I often hear people rave about how great journaling is, but if you've never quite grasped the benefits of it, don't worry — you're not alone.
Whenever someone mentioned journaling to me in the past, the only thing I could think about is the cramp in my wrist from writing everything I did that day, and the inevitable dyslexic brain fog whilst trying to think of the word I need or how to spell it.
It doesn’t matter what your situation is, your journal doesn’t need to be perfect because no one else is going to see it – unless you want them to.
A journal doesn’t have to be in written form either, it can be done as a mind map or in picture form, you could even record yourself or write into the notes on your phone — whatever works best for you.
If you don’t fancy writing for longer periods, try bullet journaling instead.
Once I began reading up on the benefits of journalling, I started to think differently about it, and after reading this post, maybe you will too! So, here are some of the ways journalling has changed my life.
Journalling has improved my memory.
I’ve struggled with my short-term memory for quite some time. Being a perimenopausal dyslexic woman can take a toll on the ol’ noggin.
Journalling my thoughts and writing down what I’ve accomplished on the day allows me to look at what I’ve done on paper. It reduces the anxiety of not feeling like I’ve done enough.
This brings me to my next reason…
Journalling helped reduce my anxiety.
You’ve heard the saying: “A problem shared, is a problem halved.” Well, for me the same applies when writing my thoughts in my journal.
Writing them down on paper allows me to reflect on how I’ve felt throughout the day or week and find meaning behind those feelings. I don’t dwell on them as much as if they were circling around my head for days.
There’s also evidence to back up this theory. A 2018 study from the National Library of Medicine found that adults who completed 15-minute online journaling sessions three days a week for 12 weeks were less likely to ruminate on their anxious thoughts and better able to move past them.
Journalling has made me happier.
Ever heard of the Bridget Jones effect? And nope, I’m not talking about the fear of being single after watching one-too-many romantic comedies. I’m talking about writing down your emotions on paper to help you overcome them and leave you feeling happier.
Dr. Jeffery Lieberman, a psychologist from Columbia University who discovered the effect said "Writing seems to help the brain regulate emotion unintentionally. Whether it's writing things down in a diary, writing bad poetry, or making up song lyrics that should never be played on the radio, it seems to help people emotionally.”

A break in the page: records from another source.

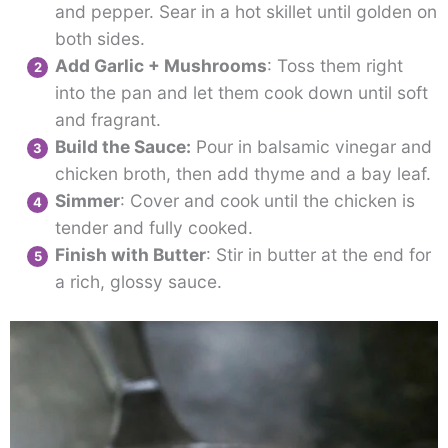
and pepper. Sear in a hot skillet until golden on
both sides.
Add Garlic + Mushrooms
: Toss them right
into the pan and let them cook down until soft
and fragrant.
Build the Sauce:
Pour in balsamic vinegar and
chicken broth, then add thyme and a bay leaf.
Simmer
: Cover and cook until the chicken is
tender and fully cooked.
Finish with Butter
: Stir in butter at the end for
a rich, glossy sauce.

So next time you feel like your emotions seem to get the better of you, why not try jotting them down? Or perhaps you think you could give REM a run for their money and create a hit sadder than “everybody hurts”.

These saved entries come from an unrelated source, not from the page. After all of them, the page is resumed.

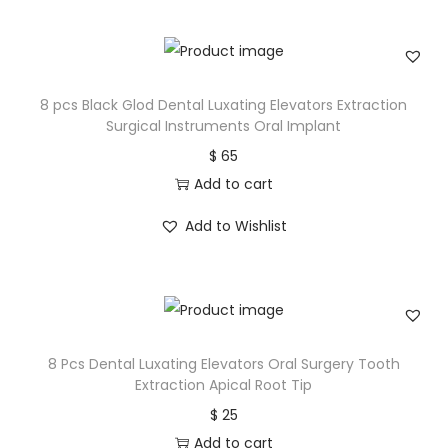
8 pcs Black Glod Dental Luxating Elevators Extraction
Surgical Instruments Oral Implant
$
65
Add to cart
Add to Wishlist
8 Pcs Dental Luxating Elevators Oral Surgery Tooth
Extraction Apical Root Tip
$
25
Add to cart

Journalling helped my career.
Writing down my progress and goals within my coaching career has been life-changing, to say the least. I can see how far I’ve come from my past journal entries. It motivates me and reminds me of what I can achieve when I put my mind to something.
If I’m not on track to reach the goals I’ve set for myself, I can reflect on it and see where I need support.
Journalling tips to get you started.
Journalling is a habit that can take some practice. The important thing to remember is not to pressure yourself and to be patient. Try to be as honest and expressive as you can when writing down your thoughts.
My advice is to be cautious about where you are when writing in your journal, particularly when writing raw thoughts and feelings. Try to set aside time to write in your journal but then also to decompress after doing it.
I hope this post gave you some insight into how journalling can be beneficial for your mental health and well-being.
So why not give it a go? You never know, it could change your life too!